- Instrucción 1 -
Según la columna sobre los superministros, ¿qué ministro tendrá que presentar otra reforma tributaria?
- Instrucción 2 -
Por favor, devuelve sin cambios el tramo de la columna sobre los superministros que empieza en "No estoy tranquila" y termina en "los puntos acordados.".
----- Fragmento del documento -----
Superministros, desestabilidad gubernativa

Epígrafe

“Curiosamente los votantes no se sienten responsables de los fracasos del gobierno que han votado”. Alberto Moravia

Por: Lorena Rubiano Fajardo.–

Bogotá, 24 de Agosto­_ RAM_Estamos  apenas empezando a digerir la nueva estructura gubernativa que ha diseñado el presidente Juan Manuel Santos para su segundo periodo de gobierno. Primero que todo hay que desearle que le vaya bien, para que al país también, le vaya  bien. Quiere hacer tantas cosas, en tan corto tiempo, que da a pensar que de un momento a otro puede perderse la gobernabilidad del país.

Empecemos por los súper ministros, de los cuales aún no conocemos sus funciones concretas y quién va a mandar a quien. O sea,  muchos capataces y pocos peones. Néstor Humberto Martínez, quien deberá declararse impedido en casi todas las gestiones, porque en todos los sectores, tiene intereses como defensor de multinacionales y empresarios, y aunque para evitar “malentendidos”  esta “sustituyendo” todos los poderes a sus socios de oficina, para que sigan los procesos, mientras que él dirige a los mini-ministros, sobre cómo actuar en esos mismos casos.

No estoy tranquila con lo que está pasando en La Habana, donde manejan todos los hilos del proceso de paz, que no nos han explicado a los colombianos y solo nos van a  llevar a un referéndum en donde preguntarán “quieren ustedes la paz sí o no” pero sin los puntos acordados.

Quien  tiene graves problemas para cumplir lo ofrecido en la campaña electoral es el Ministro de Hacienda, que  tendrá que presentar otra reforma tributaria, esperamos que no sea para apretar a la clase media, mientras los banqueros ganan billones de pesos en un esfuerzo por aparecer en las listas de los más ricos del mundo. Otro gran poder dentro del poder es el de las ministras de Educación y Comercio Exterior quienes  ahora también quieren  la dirección de Coldeportes.
----- Conjunto de datos -----
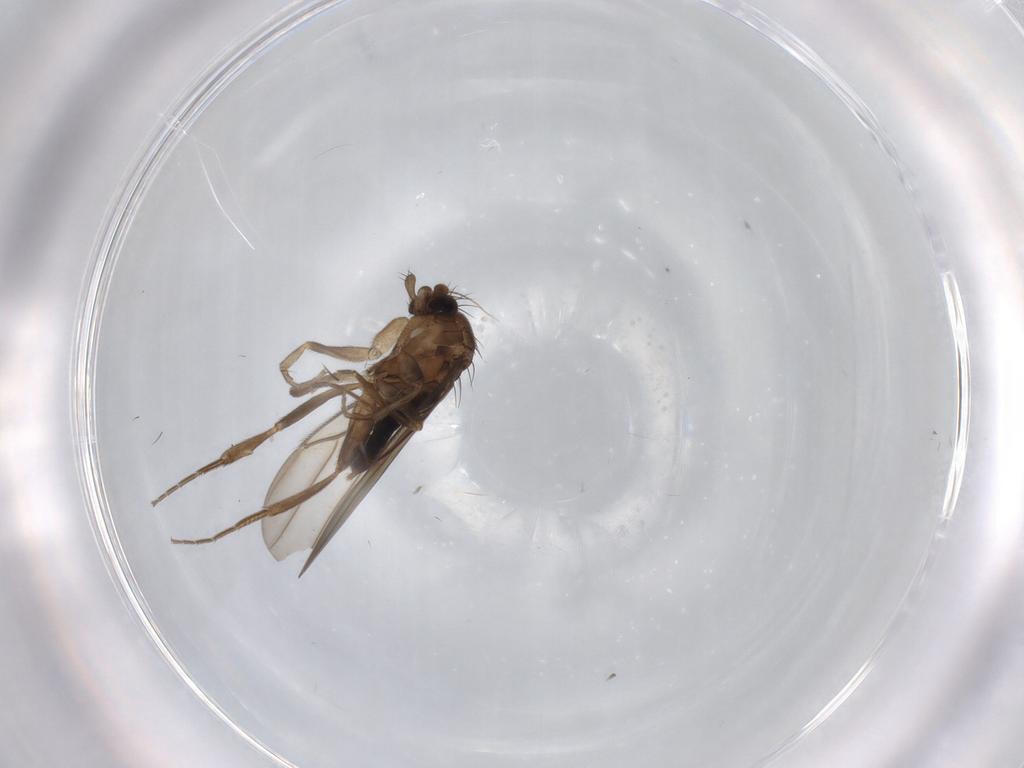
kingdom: Animalia
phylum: Arthropoda
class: Insecta
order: Diptera
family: Phoridae
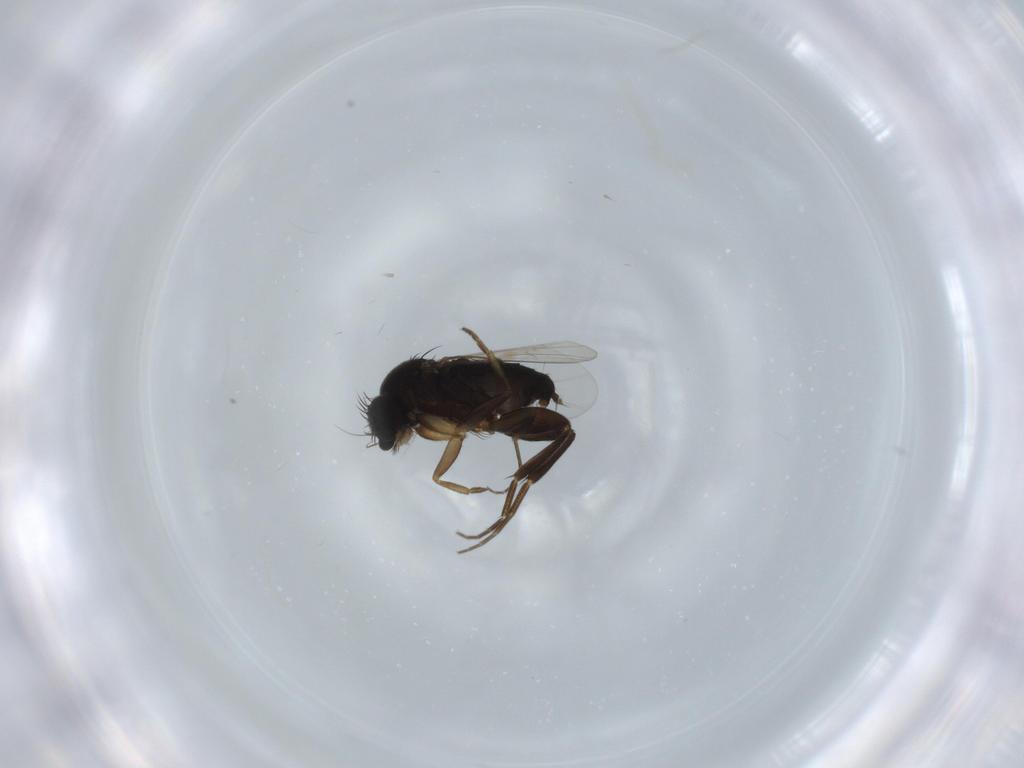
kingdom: Animalia
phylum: Arthropoda
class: Insecta
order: Diptera
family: Phoridae
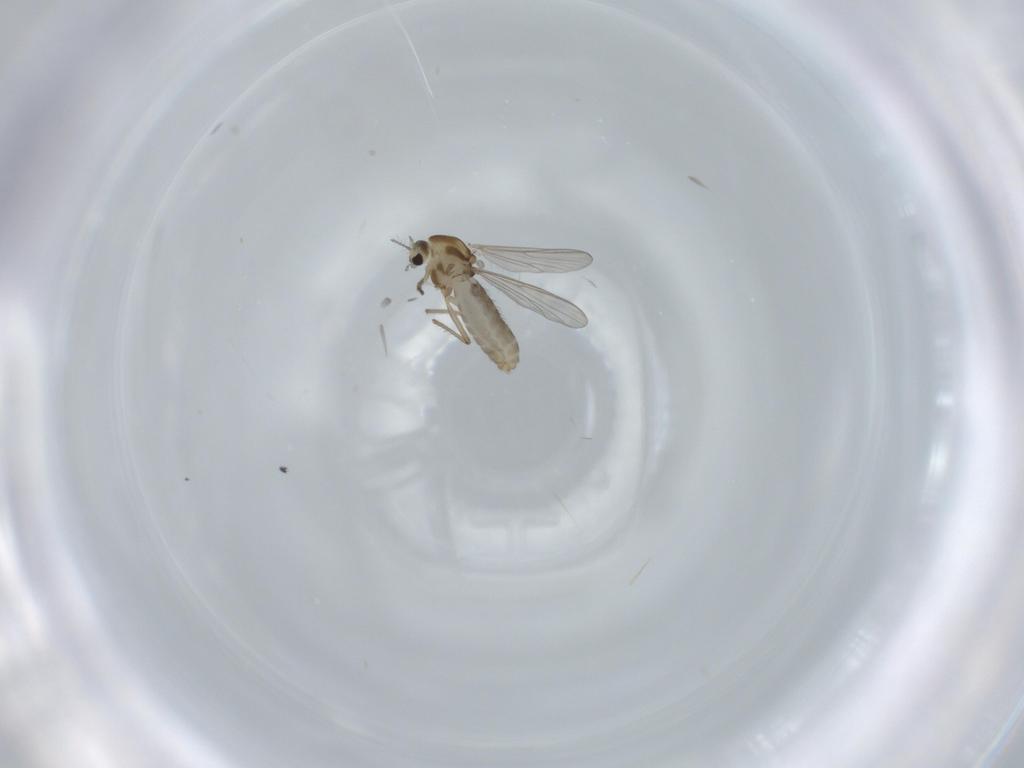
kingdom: Animalia
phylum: Arthropoda
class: Insecta
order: Diptera
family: Chironomidae
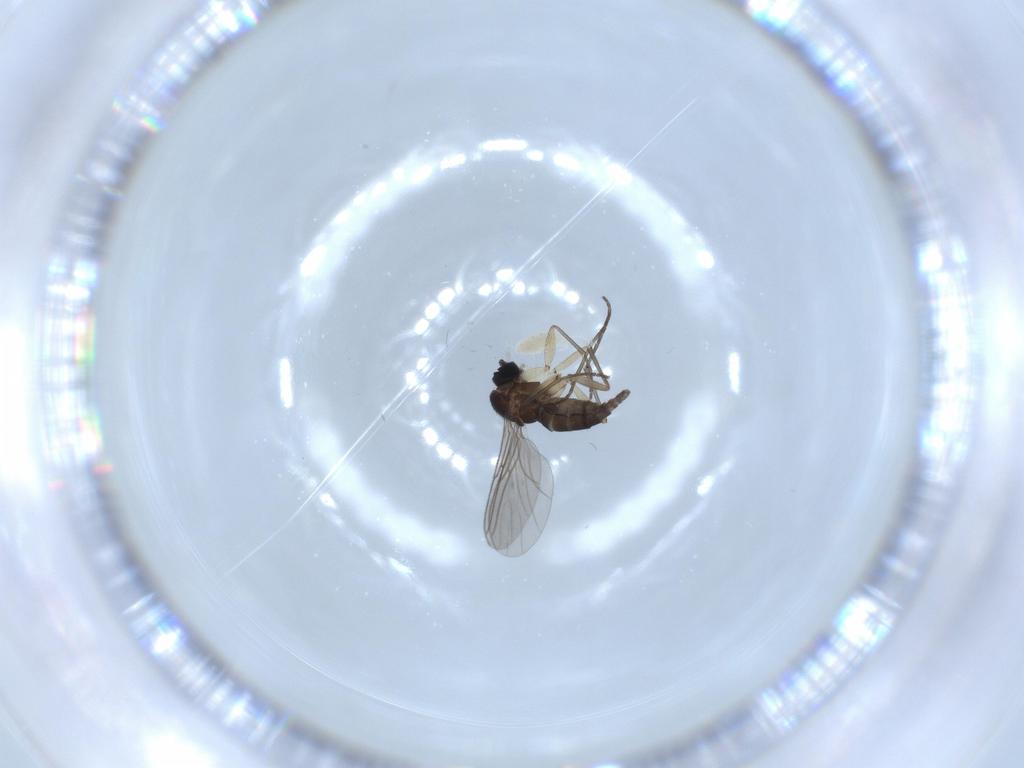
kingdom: Animalia
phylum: Arthropoda
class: Insecta
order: Diptera
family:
-----
- Respuesta esperada 1 -
El Ministro de Hacienda.

- Respuesta esperada 2 -
No estoy tranquila con lo que está pasando en La Habana, donde manejan todos los hilos del proceso de paz, que no nos han explicado a los colombianos y solo nos van a  llevar a un referéndum en donde preguntarán “quieren ustedes la paz sí o no” pero sin los puntos acordados.